• **RECORDS PROVIDED**
++++++++
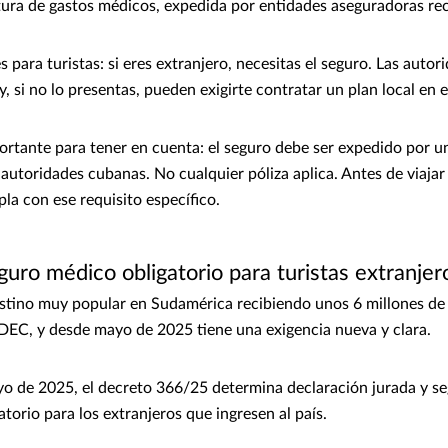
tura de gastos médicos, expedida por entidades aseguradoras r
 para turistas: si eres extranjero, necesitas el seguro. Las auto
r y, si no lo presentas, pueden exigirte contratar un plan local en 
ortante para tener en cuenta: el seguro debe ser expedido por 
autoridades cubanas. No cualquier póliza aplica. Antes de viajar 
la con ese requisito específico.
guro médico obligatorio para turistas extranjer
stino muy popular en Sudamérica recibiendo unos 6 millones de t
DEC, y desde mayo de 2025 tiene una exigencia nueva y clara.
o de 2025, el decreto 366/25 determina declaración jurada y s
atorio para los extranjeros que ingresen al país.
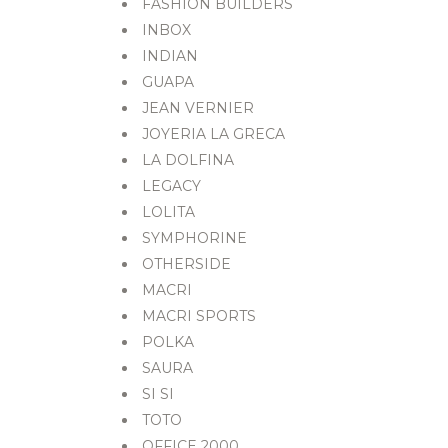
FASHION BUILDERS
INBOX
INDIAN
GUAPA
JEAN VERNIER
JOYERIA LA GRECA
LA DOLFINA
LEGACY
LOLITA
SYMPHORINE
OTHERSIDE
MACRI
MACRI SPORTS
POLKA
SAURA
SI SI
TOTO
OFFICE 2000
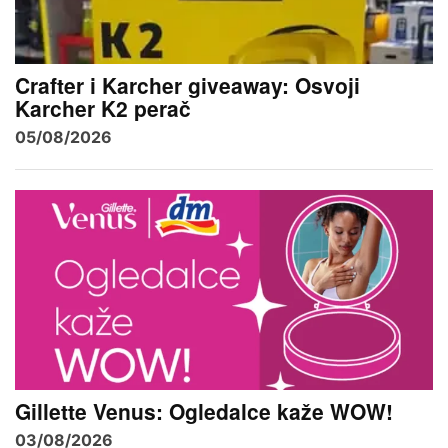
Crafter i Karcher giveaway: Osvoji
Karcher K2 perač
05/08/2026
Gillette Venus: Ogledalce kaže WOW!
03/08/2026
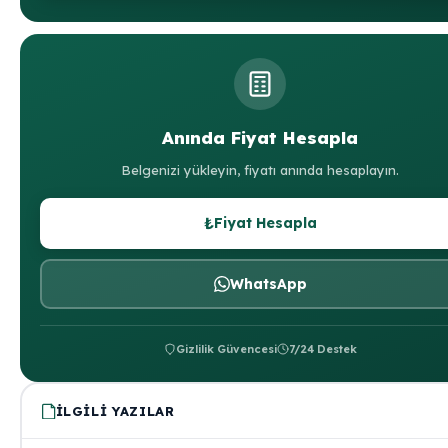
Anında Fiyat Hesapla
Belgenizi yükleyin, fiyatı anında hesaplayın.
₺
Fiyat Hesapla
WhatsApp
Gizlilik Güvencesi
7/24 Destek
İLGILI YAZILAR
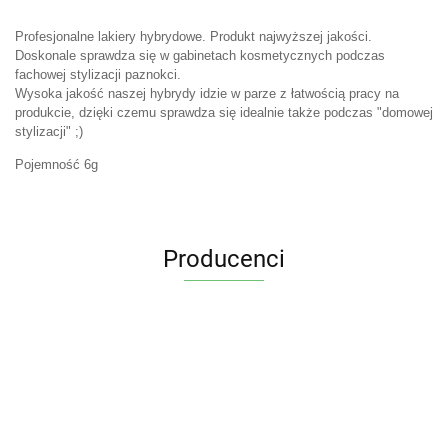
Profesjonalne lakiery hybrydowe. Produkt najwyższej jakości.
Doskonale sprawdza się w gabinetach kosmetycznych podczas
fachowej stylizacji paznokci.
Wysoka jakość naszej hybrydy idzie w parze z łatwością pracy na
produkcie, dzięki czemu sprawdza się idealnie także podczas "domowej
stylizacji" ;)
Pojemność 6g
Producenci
++++++++
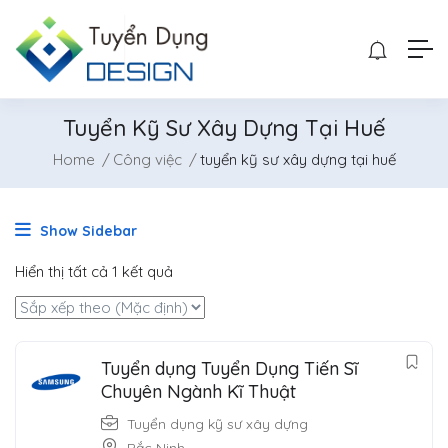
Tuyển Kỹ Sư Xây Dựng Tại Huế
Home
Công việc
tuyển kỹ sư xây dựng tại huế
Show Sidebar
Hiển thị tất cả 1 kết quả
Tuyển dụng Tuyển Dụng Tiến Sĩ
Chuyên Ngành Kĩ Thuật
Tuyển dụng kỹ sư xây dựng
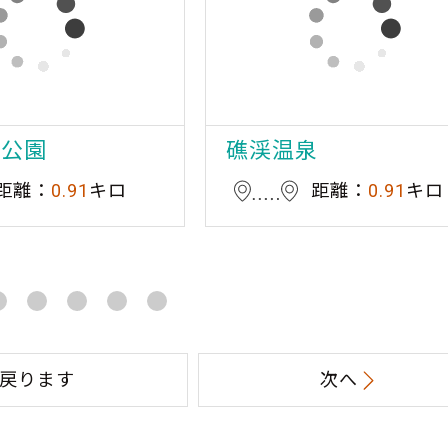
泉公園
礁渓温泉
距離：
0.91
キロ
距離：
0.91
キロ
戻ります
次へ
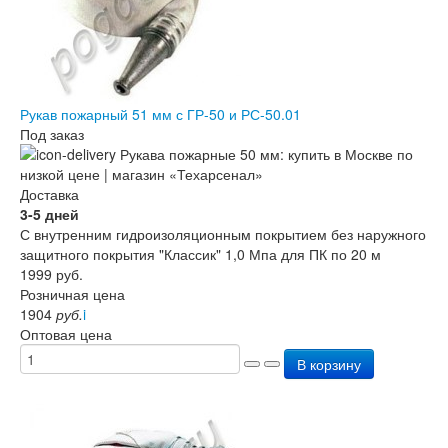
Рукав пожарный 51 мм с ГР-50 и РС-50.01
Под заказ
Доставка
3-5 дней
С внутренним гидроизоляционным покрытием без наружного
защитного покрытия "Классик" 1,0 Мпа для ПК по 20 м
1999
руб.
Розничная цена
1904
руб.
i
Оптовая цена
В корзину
++++++++
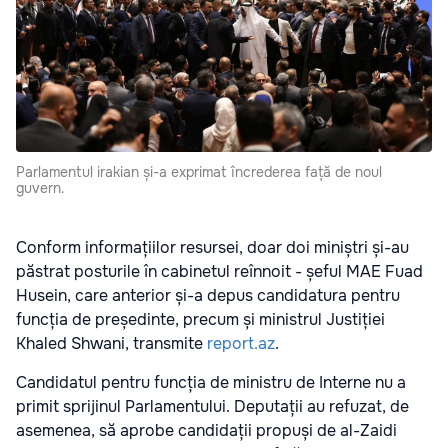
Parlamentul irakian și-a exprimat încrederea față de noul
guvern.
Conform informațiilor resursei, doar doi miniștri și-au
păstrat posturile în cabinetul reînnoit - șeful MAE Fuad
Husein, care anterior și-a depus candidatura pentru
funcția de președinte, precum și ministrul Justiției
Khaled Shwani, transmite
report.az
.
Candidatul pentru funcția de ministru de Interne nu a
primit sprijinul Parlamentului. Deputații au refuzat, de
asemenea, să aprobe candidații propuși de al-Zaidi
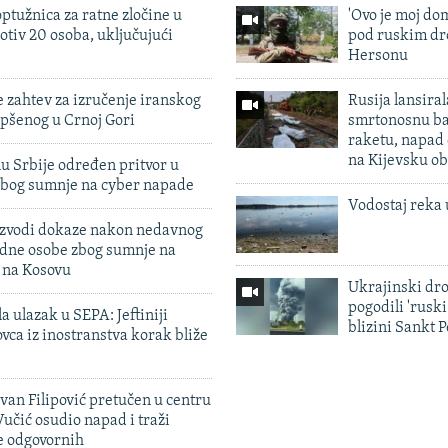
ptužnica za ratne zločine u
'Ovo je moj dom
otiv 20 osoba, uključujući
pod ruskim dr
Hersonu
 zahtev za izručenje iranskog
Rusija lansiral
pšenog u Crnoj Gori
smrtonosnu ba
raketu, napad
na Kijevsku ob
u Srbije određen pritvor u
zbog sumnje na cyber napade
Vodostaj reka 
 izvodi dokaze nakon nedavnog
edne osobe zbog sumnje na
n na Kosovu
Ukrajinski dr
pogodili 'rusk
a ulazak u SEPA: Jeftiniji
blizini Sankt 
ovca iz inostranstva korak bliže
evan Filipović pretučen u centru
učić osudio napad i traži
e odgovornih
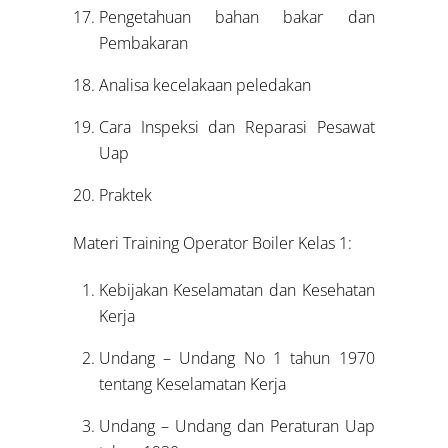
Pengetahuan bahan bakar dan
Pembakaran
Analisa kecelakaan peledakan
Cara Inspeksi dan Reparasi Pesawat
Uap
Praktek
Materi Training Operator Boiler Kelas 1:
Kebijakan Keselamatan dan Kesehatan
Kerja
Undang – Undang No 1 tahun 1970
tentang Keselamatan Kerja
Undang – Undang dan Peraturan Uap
++++++++
• **TASK REQUIREMENTS**
What's needed is an exact copy of the records above from the line containing "n na Kosovu" down to the line containing "Undang – Undang dan Peraturan Uap", both included, without any pictures.

• **SOLVED PROBLEM**
n na Kosovu
Ukrajinski dr
pogodili 'rusk
a ulazak u SEPA: Jeftiniji
blizini Sankt 
ovca iz inostranstva korak bliže
evan Filipović pretučen u centru
učić osudio napad i traži
e odgovornih
Pengetahuan bahan bakar dan
Pembakaran
Analisa kecelakaan peledakan
Cara Inspeksi dan Reparasi Pesawat
Uap
Praktek
Materi Training Operator Boiler Kelas 1:
Kebijakan Keselamatan dan Kesehatan
Kerja
Undang – Undang No 1 tahun 1970
tentang Keselamatan Kerja
Undang – Undang dan Peraturan Uap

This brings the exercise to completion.